[Task prompt] The reply should be an exact repeat of the listing, with no pictures in it.

[Supplied data]

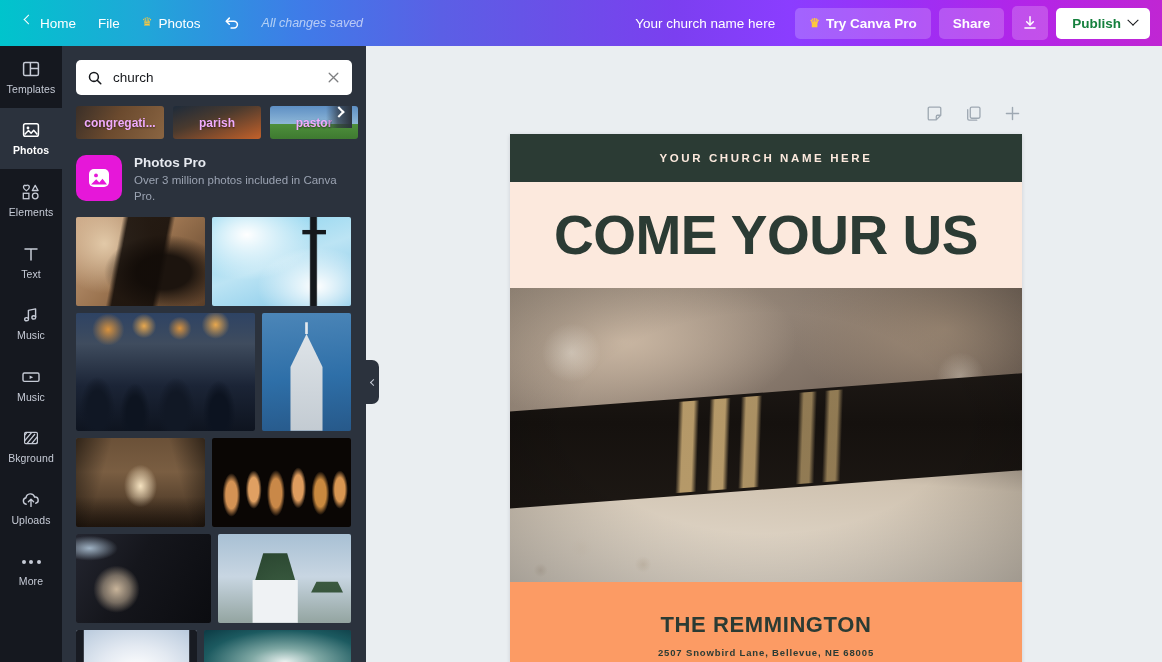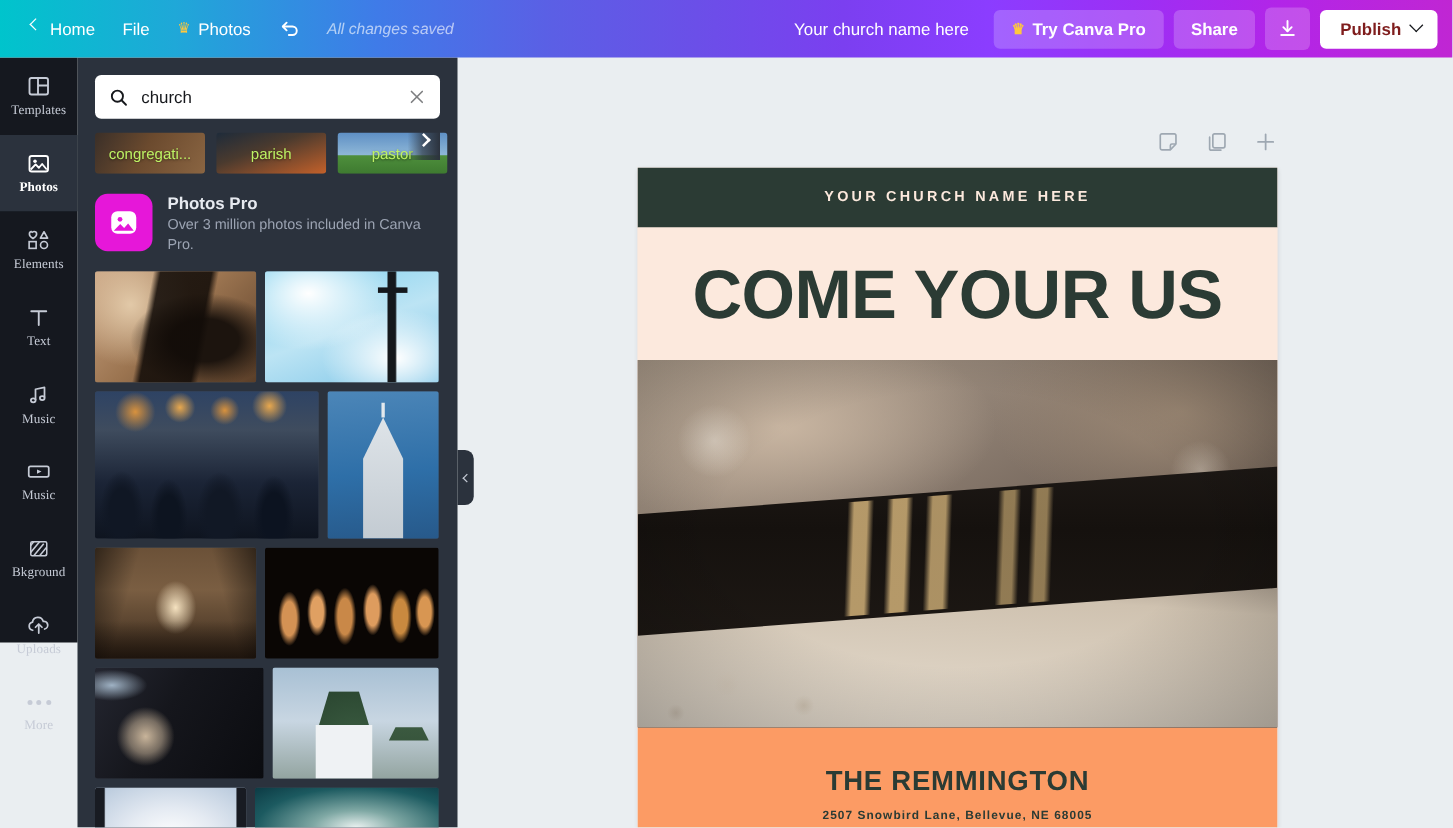--- a/index.html
+++ b/index.html
@@ -58,7 +58,7 @@
   }
   .publish{
     display:flex; align-items:center; gap:8px;
-    background:#fff; color:#7f1d1d; font-size:13.5px; font-weight:700;
+    background:#fff; color:#15803d; font-size:13.5px; font-weight:700;
     padding:8px 13px 8px 16px; border-radius:5px; cursor:pointer; border:none;
   }
   .cd{ width:8px;height:8px;border-right:1.8px solid #16181C;

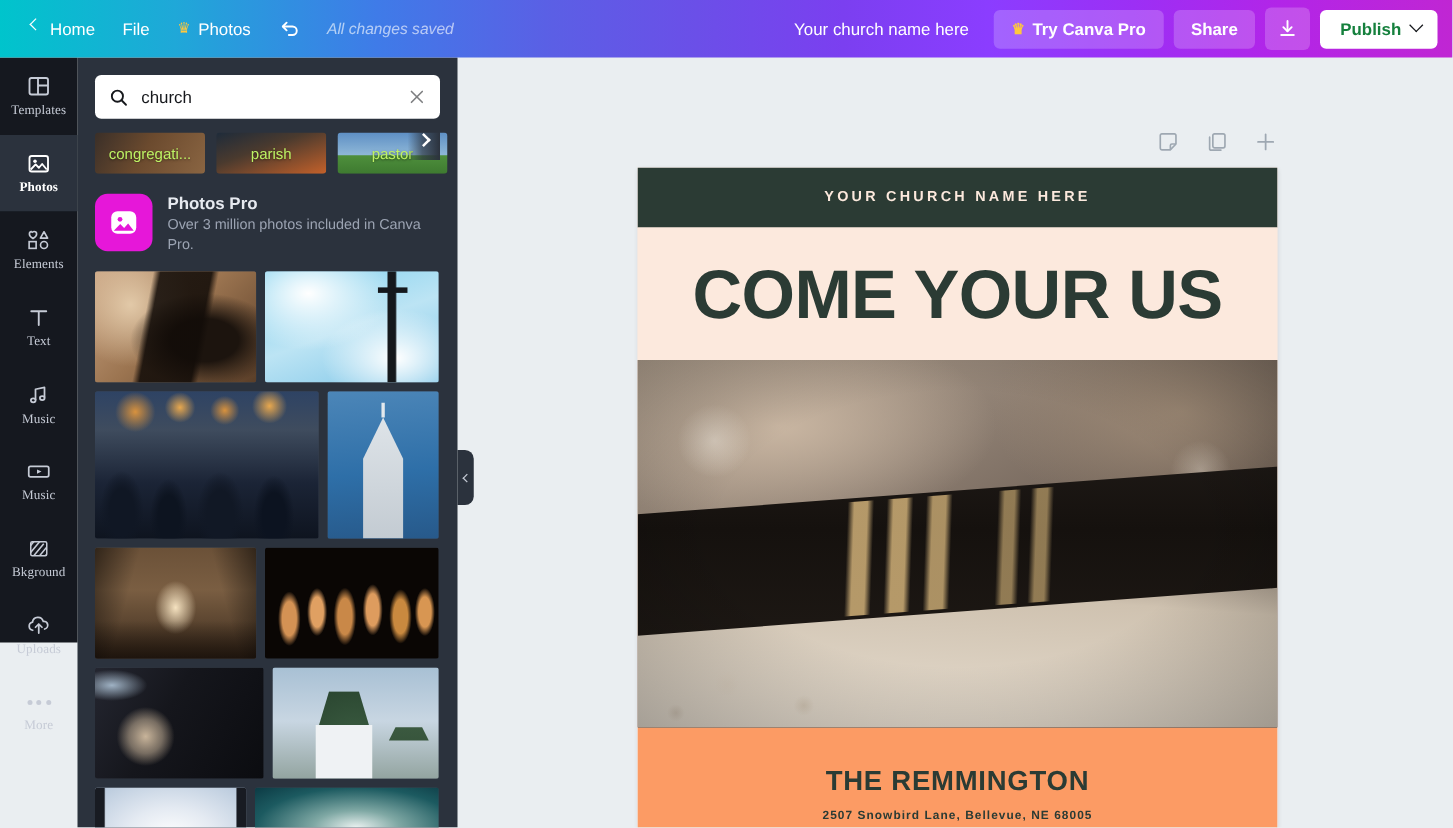--- a/index.html
+++ b/index.html
@@ -66,8 +66,8 @@
 
   
   .rail{
-    position:absolute; top:46px; left:0; width:62px; height:468px;
-    background:#15181F; z-index:30;font-family:Liberation Serif, serif;
+    position:absolute; top:46px; left:0; width:62px; height:616px;
+    background:#15181F; z-index:30;
   }
   .rail-item{
     height:61.6px; display:flex; flex-direction:column;

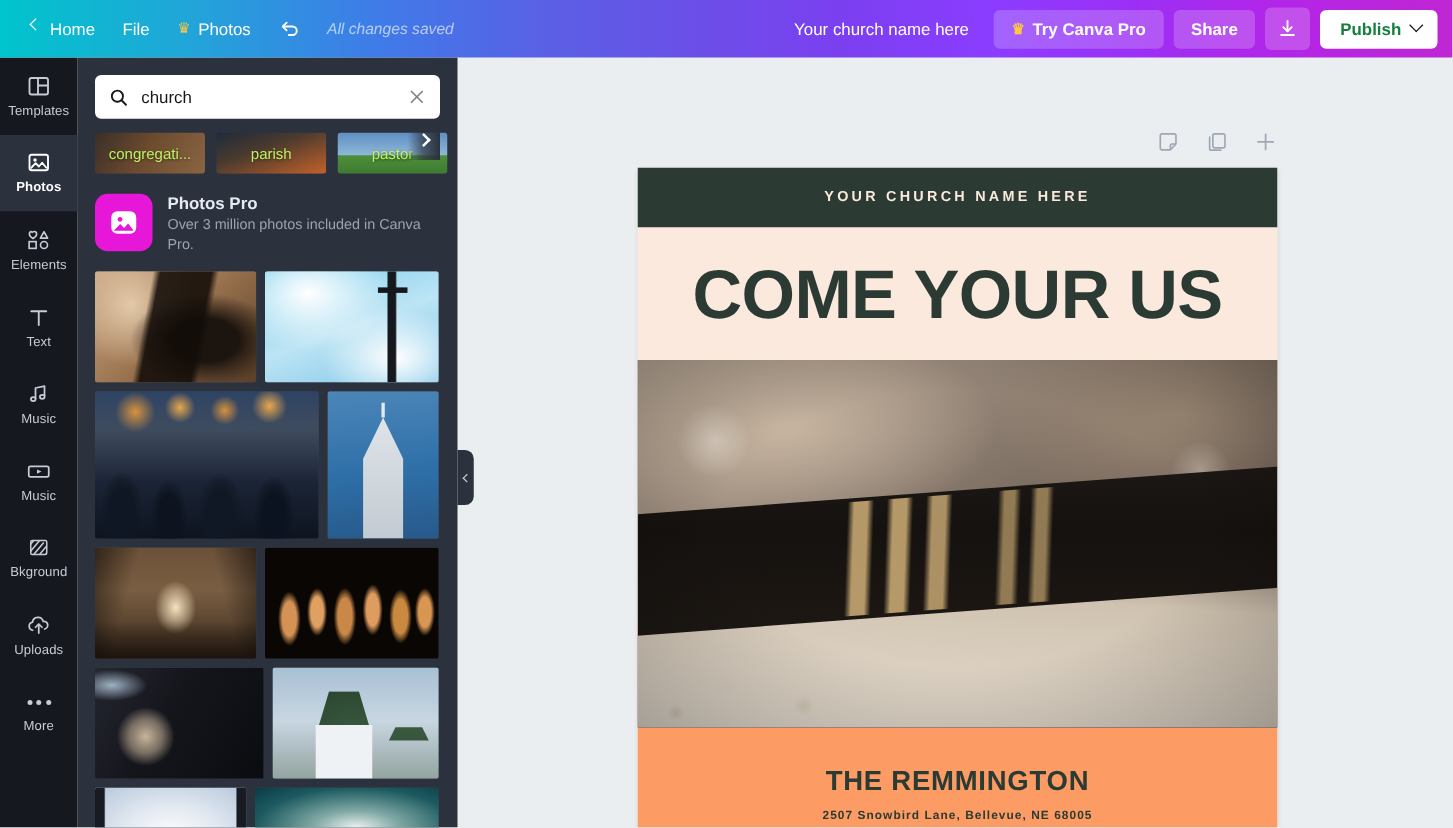--- a/index.html
+++ b/index.html
@@ -109,7 +109,7 @@
   }
   .chip .chip-bg{ position:absolute; inset:0; }
   .chip span{
-    position:relative; color:#bef264; font-size:12px; font-weight:400;
+    position:relative; color:#f0abfc; font-size:12px; font-weight:700;
     text-shadow:0 1px 2px rgba(0,0,0,.55); white-space:nowrap;
     overflow:hidden; text-overflow:ellipsis; max-width:84px; text-align:right;
   }

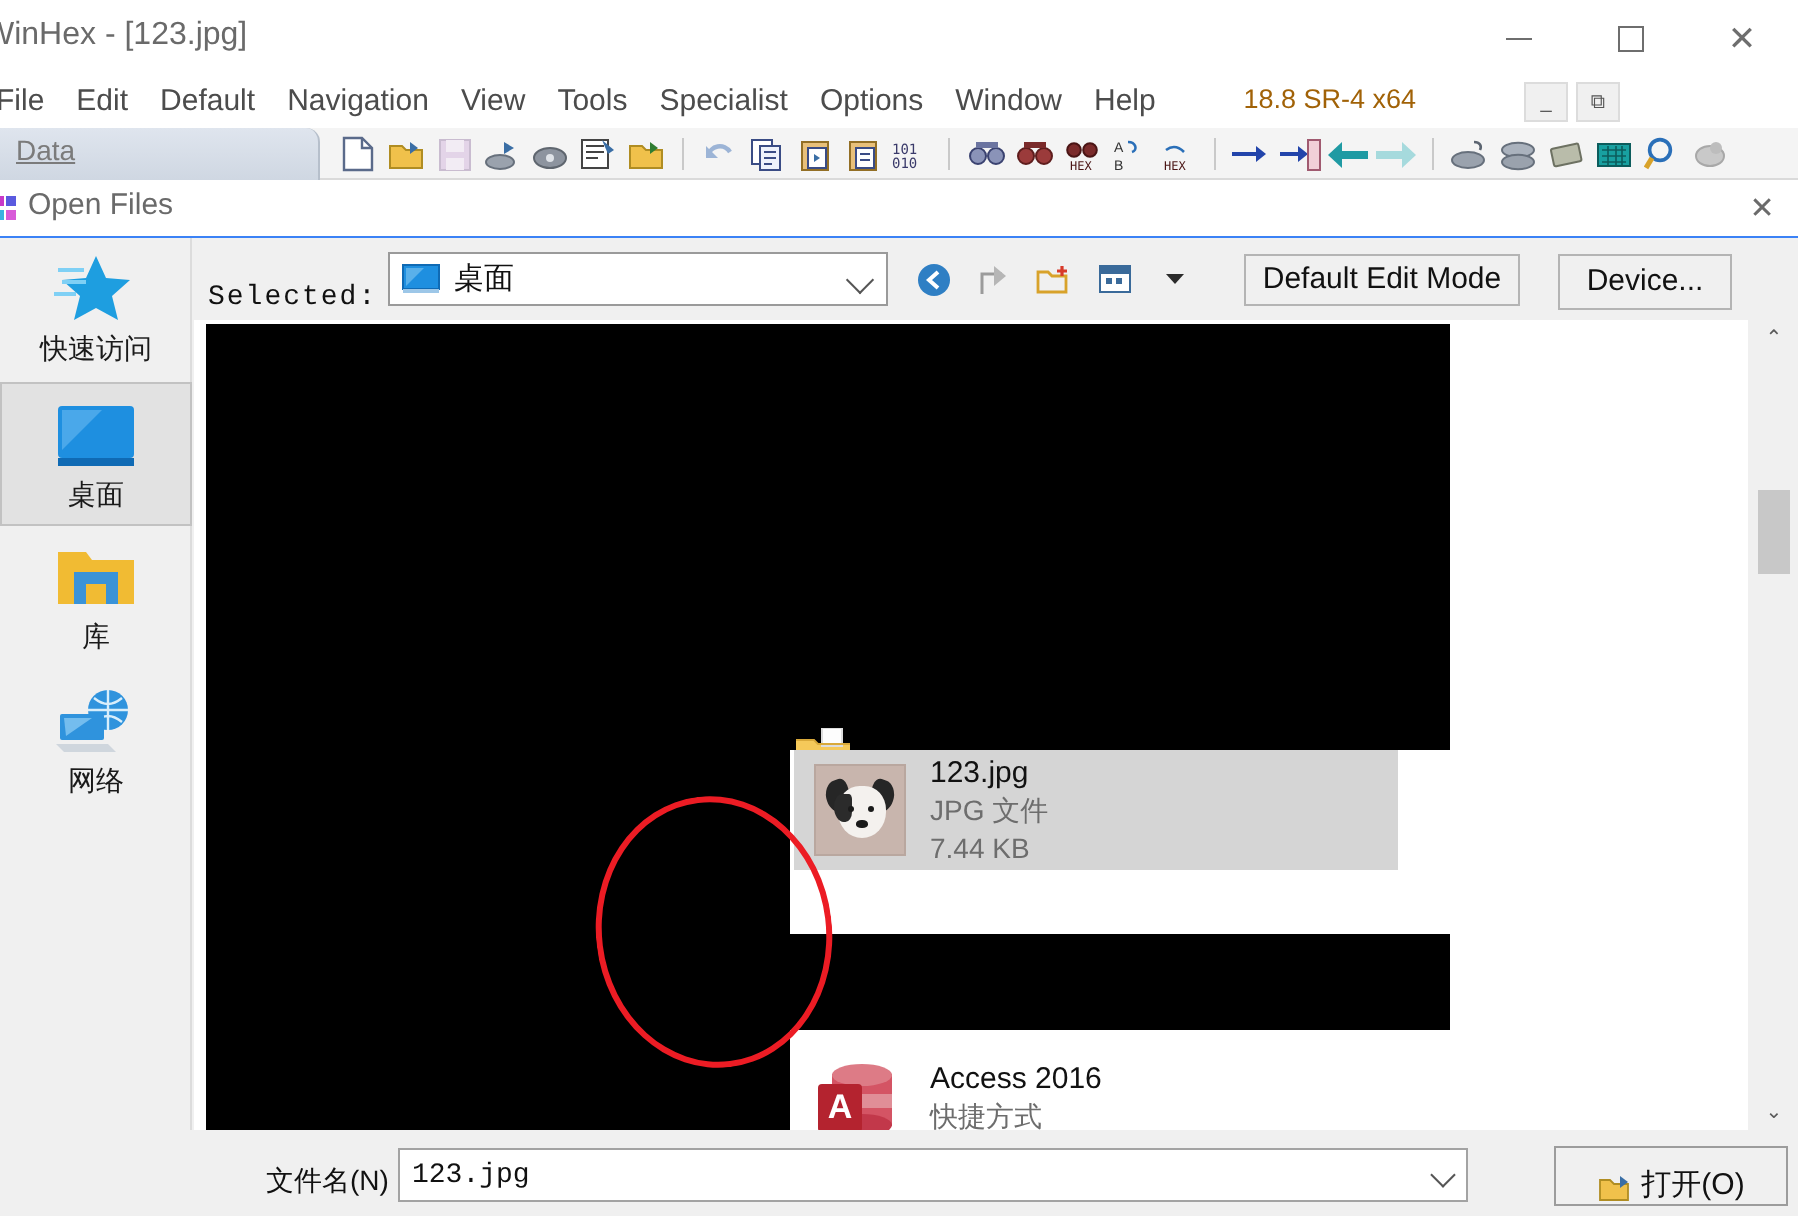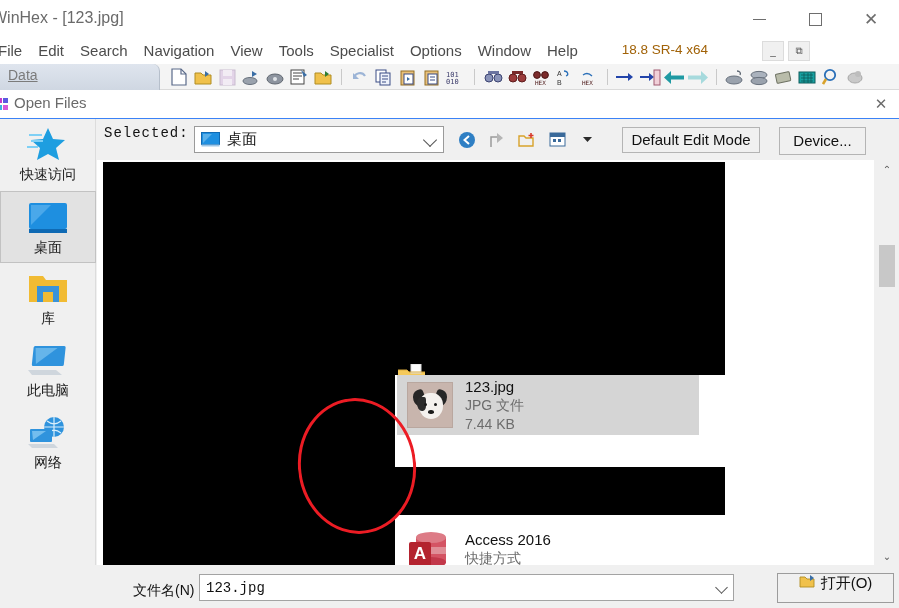--- a/index.html
+++ b/index.html
@@ -316,7 +316,7 @@
     <div class="menu-items">
       <div class="menu-item">File</div>
       <div class="menu-item">Edit</div>
-      <div class="menu-item">Search</div>
+      <div class="menu-item">Default</div>
       <div class="menu-item">Navigation</div>
       <div class="menu-item">View</div>
       <div class="menu-item">Tools</div>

[Answer to this exercise]
--- a/index.html
+++ b/index.html
@@ -58,7 +58,7 @@
   }
   .publish{
     display:flex; align-items:center; gap:8px;
-    background:#fff; color:#7f1d1d; font-size:13.5px; font-weight:700;
+    background:#fff; color:#15803d; font-size:13.5px; font-weight:700;
     padding:8px 13px 8px 16px; border-radius:5px; cursor:pointer; border:none;
   }
   .cd{ width:8px;height:8px;border-right:1.8px solid #16181C;

--- a/index.html
+++ b/index.html
@@ -66,8 +66,8 @@
 
   
   .rail{
-    position:absolute; top:46px; left:0; width:62px; height:468px;
-    background:#15181F; z-index:30;font-family:Liberation Serif, serif;
+    position:absolute; top:46px; left:0; width:62px; height:616px;
+    background:#15181F; z-index:30;
   }
   .rail-item{
     height:61.6px; display:flex; flex-direction:column;

--- a/index.html
+++ b/index.html
@@ -109,7 +109,7 @@
   }
   .chip .chip-bg{ position:absolute; inset:0; }
   .chip span{
-    position:relative; color:#bef264; font-size:12px; font-weight:400;
+    position:relative; color:#f0abfc; font-size:12px; font-weight:700;
     text-shadow:0 1px 2px rgba(0,0,0,.55); white-space:nowrap;
     overflow:hidden; text-overflow:ellipsis; max-width:84px; text-align:right;
   }

--- a/index.html
+++ b/index.html
@@ -316,7 +316,7 @@
     <div class="menu-items">
       <div class="menu-item">File</div>
       <div class="menu-item">Edit</div>
-      <div class="menu-item">Search</div>
+      <div class="menu-item">Default</div>
       <div class="menu-item">Navigation</div>
       <div class="menu-item">View</div>
       <div class="menu-item">Tools</div>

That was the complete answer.